Mais les eaux agitées du courant dissimulent de dangereux périls, comme Negri lui-même le remarque : “Nous nous trouvons maintenant dans une constitution impériale où monarchie et aristocratie luttent entre elles, tandis que les comices de la plèbe sont absents. Ceci détermine une situation de déséquilibre, puisque la forme impériale peut exister de façon pacifiée seulement lorsque ces trois éléments s’équilibrent entre eux” (MicroMega, mai 2001). En somme, chers sénateurs, Rome est en danger. Sans “dialectique” entre mouvements sociaux et institutions, les gouvernements sont “illégitimes”, donc instables. Comme l’ont démontré admirablement d’abord Tite Live puis Machiavel, l’institution des tribuns de la plèbe a servi à contrebalancer l’expansion impériale continue de Rome par l’illusion de la participation populaire à la politique. Mais le célèbre apologue de Menenius Agrippa -qui apostrophait la plèbe mutinée en lui disant que ce n’était que grâce à elle que vivait Rome, comme un corps vit grâce à ses membres- risque en effet de toucher à sa fin. L’Empire semble avoir toujours moins besoin des pauvres qu’il produit, les laissant pourrir par millions dans les réserves du paradis marchand. D’autre part, la plèbe pourrait se faire menaçante, comme une horde de barbares -et certes descendre de la colline vers la ville comme au temps d’Agrippa, mais avec les pires intentions. Pour les exploités fiévreux et déraisonnables, la médiation des nouveaux dirigeants pourrait s’avérer aussi odieuse que le pouvoir en place, et aussi inefficace qu’une leçon de civisme donnée à ceux qui ont déjà mis les pieds dans le plat. La police, même en uniformes blancs, pourrait ne pas suffire.

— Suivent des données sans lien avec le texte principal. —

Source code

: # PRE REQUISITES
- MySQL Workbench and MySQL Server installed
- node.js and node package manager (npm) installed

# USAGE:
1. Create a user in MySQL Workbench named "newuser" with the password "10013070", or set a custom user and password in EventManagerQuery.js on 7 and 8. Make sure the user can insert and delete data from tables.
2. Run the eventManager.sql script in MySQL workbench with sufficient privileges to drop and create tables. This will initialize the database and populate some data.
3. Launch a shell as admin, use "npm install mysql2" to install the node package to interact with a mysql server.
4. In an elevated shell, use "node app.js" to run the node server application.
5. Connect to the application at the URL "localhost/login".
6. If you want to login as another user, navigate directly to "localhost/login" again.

Traduit de l’italien. Introduction de : Crisso/Odoteo, Barbari, L’insorgenza disordinata, NN, 72p., 2002 (C.P. 1264 - 10100 Torino - Italie)

[Traduction du livre disponible sur http://pesteetcholera.free.fr et bientôt sur papier]


[1] Massimo Cacciari était l’un des membres de Potere operaio rentrés au PC après la dissolution de l’organisation gauchiste. Philosophe exprimant la “pensée de la crise” (heideggerisme de gauche), il suit toutes les évolutions du parti pendant la grande répression des années 1980. Au milieu des années 90, pendant qu’il ouvre un débat avec la Nouvelle Droite, il est élu maire de Venise dans le courant réformiste de l’ex-PC. C’est à cette époque qu’il propose des accords électoraux avec les “autonomes” du nord-est d’Italie.